Defence to cross-examine witness in Sharjeel case today

By Our Correspondent
June 28, 2019

An accountability court will preside over the cross-examination of a prosecution witness by the defence on Friday (today) in the advertisement case against Pakistan Peoples Party leader and former Sindh information minister Sharjeel Inam Memon.

The court on Thursday recorded the testimony of a witness, Khalid Malik, produced by the National Accountability Bureau (NAB). After that the court ordered the defence counsel to cross-question the witness in the next hearing.

Memon and 16 others have been charged with misappropriating advertisement funds. NAB had filed a reference against them in 2016 on the grounds of alleged irregularities in the awarding of contracts to different newspapers and TV channels for running public-interest advertisements and others during Memon’s tenure as the province’s information minister.

The anti-graft watchdog accused the former minister, information department officials and some private persons of colluding to cause a loss of Rs5.76 billion to the national exchequer in the name of fake contracts and bogus expenses.

The court is hearing the matter on a daily basis and so far, according to NAB, around a dozen witnesses have been produced before the judge. The approximate number of witnesses named in the case is 50.

On Tuesday the Sindh High Court (SHC) had granted bail to Memon against a surety of Rs5 million and ordered the Ministry of Interior to place him on the exit control list. The court had also suspended the arrest warrants for him in another case, being investigated by NAB, pertaining to accumulating assets beyond his sources of income.

The SHC bench observed that the findings in the order were only a tentative assessment of the material on record and would have no bearing on the outcome of the trial, which shall be decided on merit by the trial court based on the evidence on record.

On Wednesday the SHC had granted interim protective bail to Memon in the assets case. The former minister had filed a petition in the court for obtaining pre-arrest bail in the NAB investigation against him for having accumulated wealth through corruption and corrupt practices without known sources of income.

The petitioner’s counsel Khalid Javed said NAB kept the inquiry pending as a tool to pressurise his client as well as kept him in prison for years. Javed said the NAB inquiry and the warrants of arrest against the petitioner at the stage of investigation were sheer abuse of power by the anti-graft watchdog.

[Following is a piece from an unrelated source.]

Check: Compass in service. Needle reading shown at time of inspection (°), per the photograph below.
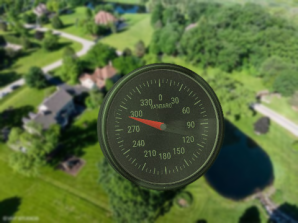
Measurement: 290 °
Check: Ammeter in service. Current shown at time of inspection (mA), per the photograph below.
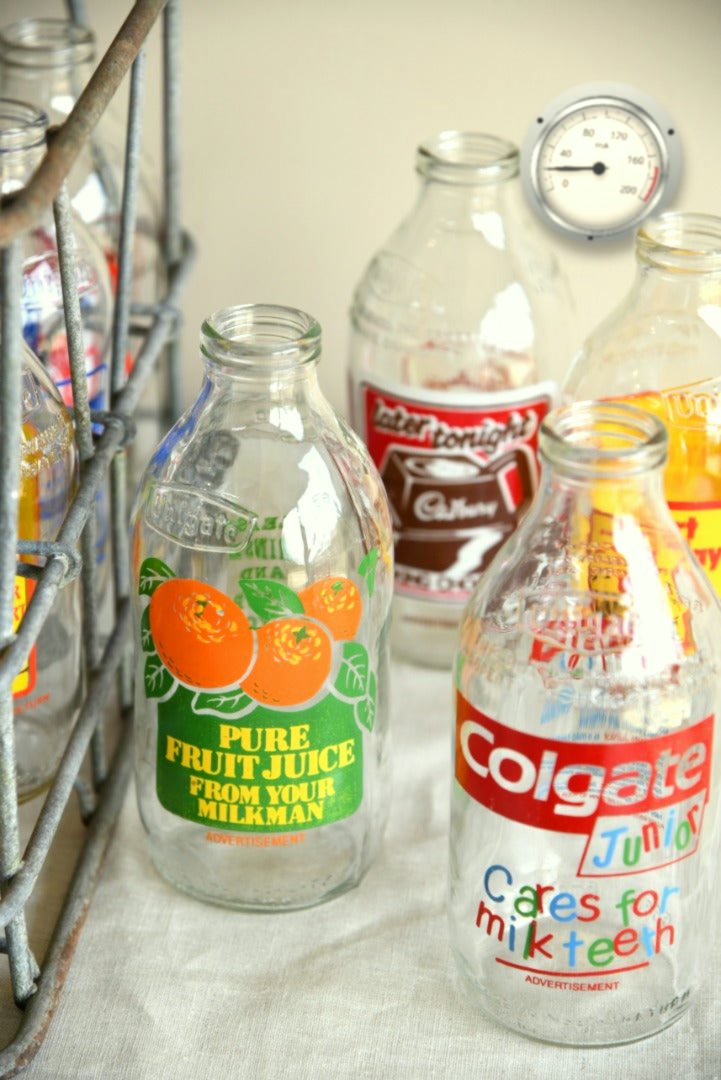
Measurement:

He said NAB had already attempted to execute the arrest warrants against the petitioner despite the fact that he had been incarcerated for the past 21 months and was granted bail in the NAB reference by the court a day earlier.

He requested that the court grant interim protective bail to his client because the lawmaker feared that the anti-graft watchdog could arrest him once again. Without touching the merits of the case, the SHC’s division bench headed by Justice Mohammad Karim Khan Agha granted interim protective bail to the petitioner in the sum of Rs1 million, directing him to join the NAB investigation and cooperate with the investigators.